Your task »
Copy everything from "FROM sys.tables AS" down to "GROUP BY schema_name(tab.schema_id)" in the post below, swapping "LEFT JOIN" for "INNER JOIN".
Selected passage Block Start
SELECT only rows based on double values on 2 columns-CodePudding

I have a database that was given to us without constraints, no PK or FK.

I'm trying to reverse engineer to find out connections between tables. In order to do so my approach is to create a list of all columns with the same name and data type. So I created this query:

SELECT schema_name(tab.schema_id) AS schema_name
    ,tab.name AS table_name
    ,col.name AS column_name
    ,t.name AS data_type
    ,SUM([Partitions].[rows]) AS [TotalRowCount]
    
FROM sys.tables AS tab
INNER JOIN sys.columns AS col ON tab.object_id = col.object_id
LEFT JOIN sys.types AS t ON col.user_type_id = t.user_type_id
JOIN sys.partitions AS [Partitions] ON tab.[object_id] = [Partitions].[object_id]
    AND [Partitions].index_id IN (
        0
        ,1
        )

GROUP BY schema_name(tab.schema_id)
Selected passage Block End
Data for review Block Start
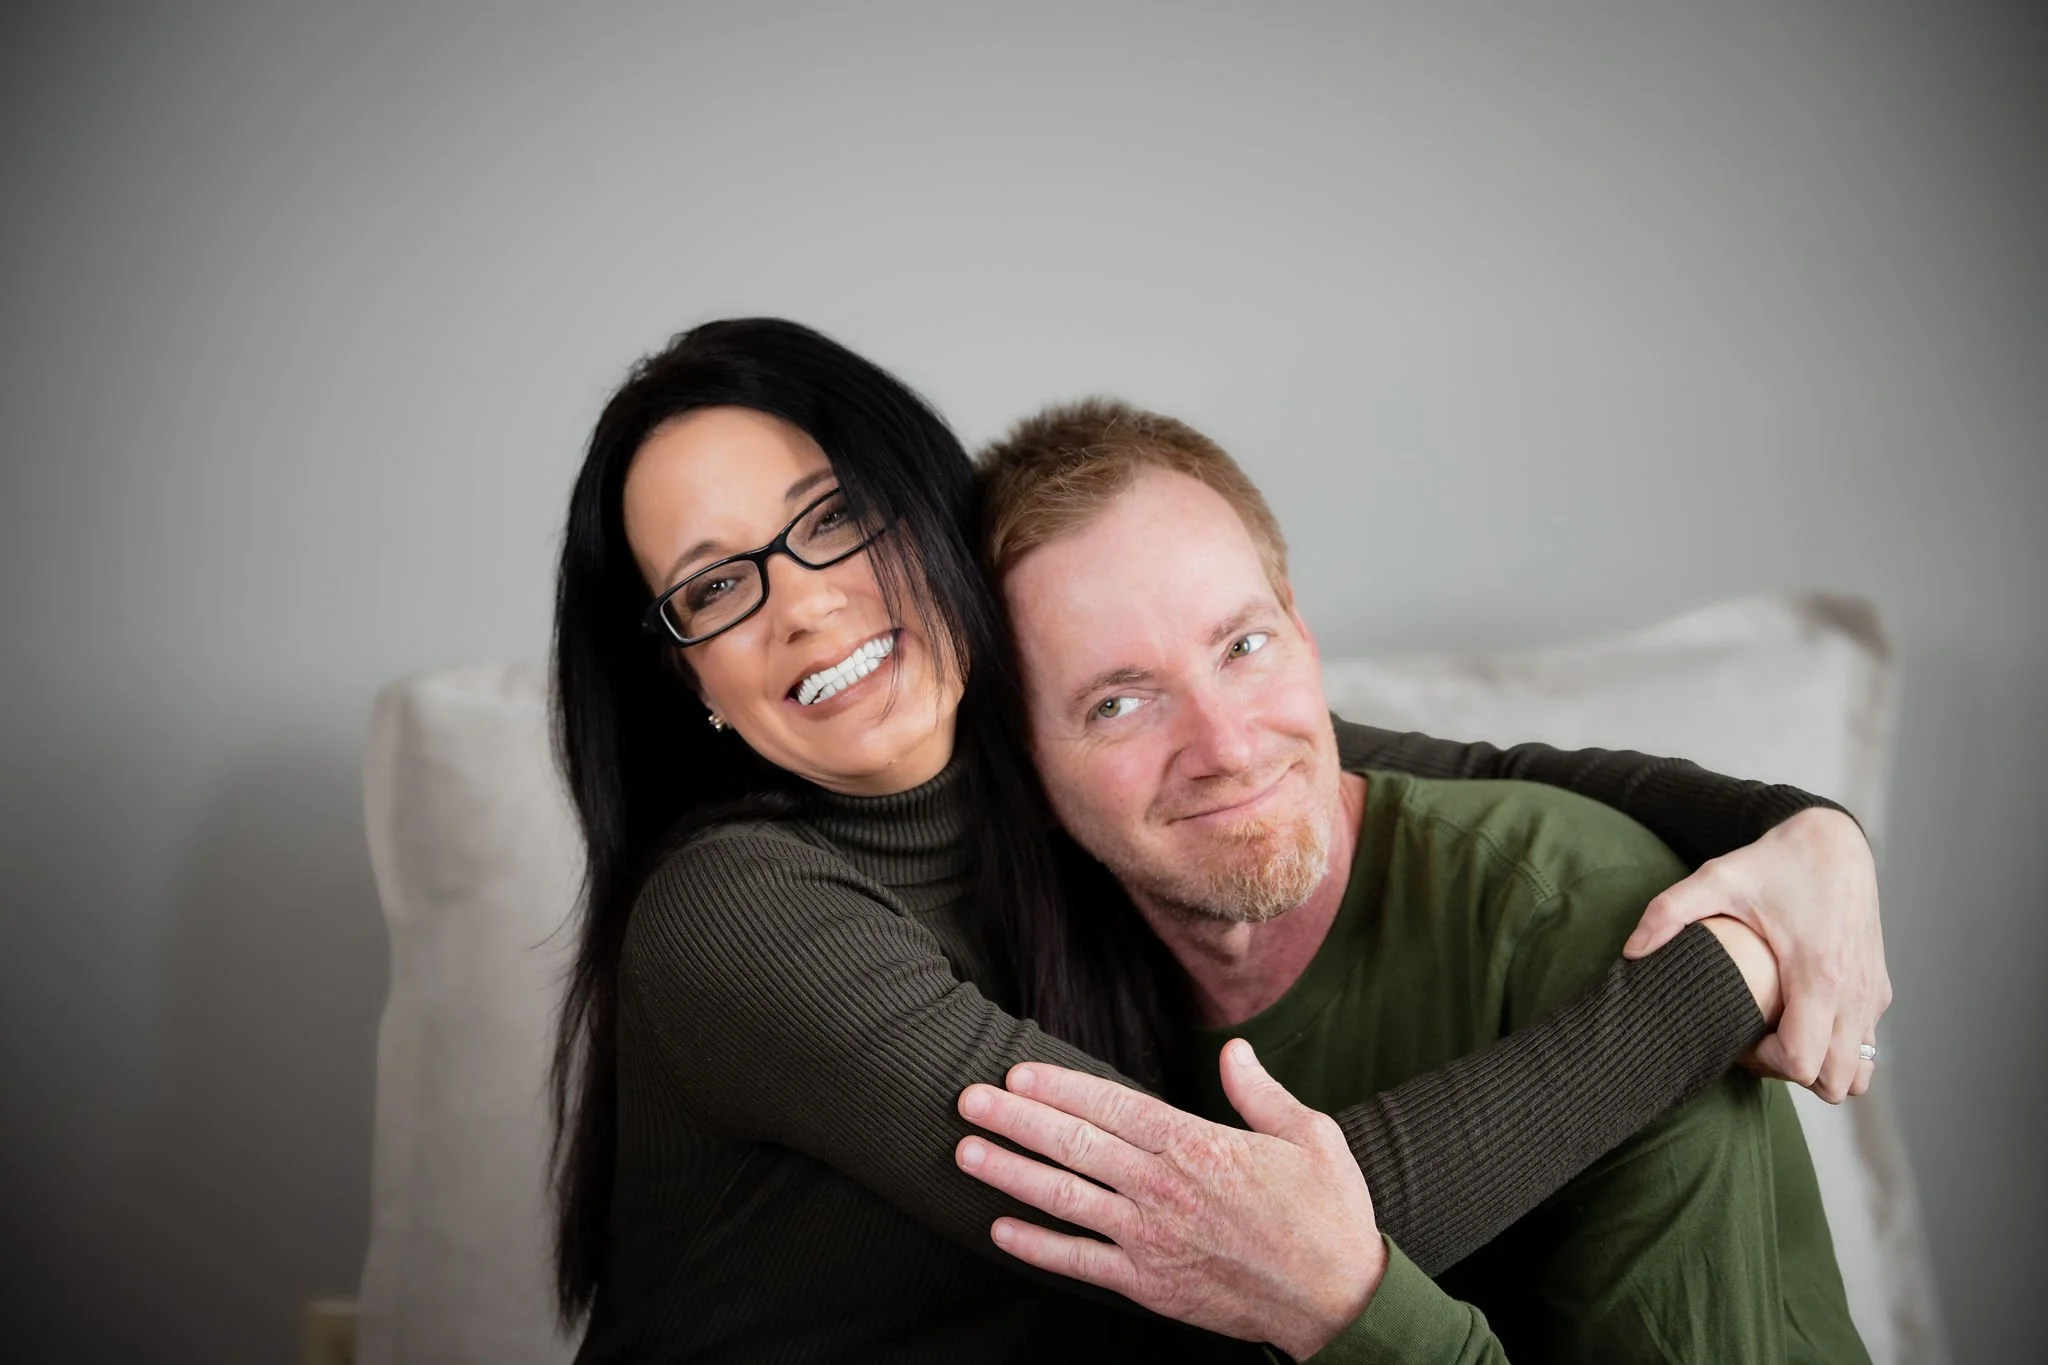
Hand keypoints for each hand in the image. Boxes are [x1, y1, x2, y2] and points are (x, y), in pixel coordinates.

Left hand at [955, 1041, 1383, 1358]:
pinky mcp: (1149, 1284)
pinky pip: (1080, 1263)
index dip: (1058, 1086)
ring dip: (1010, 1173)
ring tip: (966, 1151)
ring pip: (1064, 1198)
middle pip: (1073, 1144)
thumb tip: (1235, 1051)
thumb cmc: (1329, 1214)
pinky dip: (1036, 1247)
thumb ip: (1260, 1092)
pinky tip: (1000, 1230)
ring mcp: (1150, 1238)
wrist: (1339, 1300)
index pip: (1110, 1104)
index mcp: (1196, 1145)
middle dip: (1016, 1119)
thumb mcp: (1310, 1135)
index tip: (1017, 1072)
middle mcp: (1162, 1188)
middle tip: (968, 1099)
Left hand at [1623, 807, 1888, 1101]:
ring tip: (1780, 1038)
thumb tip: (1631, 952)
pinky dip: (1840, 1050)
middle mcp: (1854, 991)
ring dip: (1821, 1070)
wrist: (1834, 840)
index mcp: (1819, 974)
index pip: (1802, 1062)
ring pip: (1859, 1073)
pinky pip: (1867, 1046)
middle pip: (1835, 1081)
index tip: (1739, 1041)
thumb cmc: (1774, 861)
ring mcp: (1872, 993)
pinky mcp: (1879, 988)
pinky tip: (1801, 1019)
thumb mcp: (1716, 878)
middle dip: (1792, 1074)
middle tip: (1756, 1043)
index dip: (1765, 1065)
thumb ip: (1668, 913)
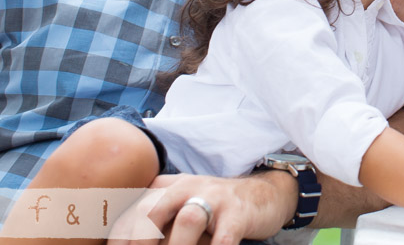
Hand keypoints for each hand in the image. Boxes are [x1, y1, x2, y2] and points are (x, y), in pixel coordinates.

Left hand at [121, 171, 295, 244]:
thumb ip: (153, 226)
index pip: (128, 214)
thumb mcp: (178, 210)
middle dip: (139, 244)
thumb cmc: (211, 211)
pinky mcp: (238, 213)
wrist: (263, 194)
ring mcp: (213, 198)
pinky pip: (224, 238)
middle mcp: (185, 188)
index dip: (116, 242)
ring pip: (188, 221)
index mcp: (163, 188)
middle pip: (150, 213)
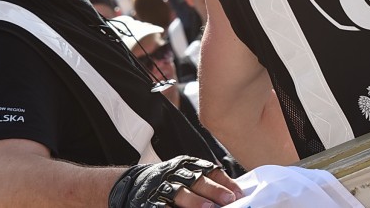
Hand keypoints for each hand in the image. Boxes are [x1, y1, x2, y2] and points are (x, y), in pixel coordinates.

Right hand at [108, 156, 242, 207]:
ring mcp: (161, 189)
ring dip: (195, 202)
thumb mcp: (186, 175)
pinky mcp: (150, 203)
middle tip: (228, 200)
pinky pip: (163, 206)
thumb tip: (232, 196)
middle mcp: (175, 175)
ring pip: (179, 194)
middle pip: (196, 180)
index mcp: (187, 167)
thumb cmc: (169, 183)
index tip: (237, 193)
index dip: (224, 182)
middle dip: (213, 190)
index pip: (209, 171)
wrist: (132, 184)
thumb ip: (206, 183)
Data for review Block End
Result of the exercise »
FROM sys.tables AS tab
INNER JOIN sys.columns AS col ON tab.object_id = col.object_id
INNER JOIN sys.types AS t ON col.user_type_id = t.user_type_id
JOIN sys.partitions AS [Partitions] ON tab.[object_id] = [Partitions].[object_id]
    AND [Partitions].index_id IN (
        0
        ,1
        )

GROUP BY schema_name(tab.schema_id)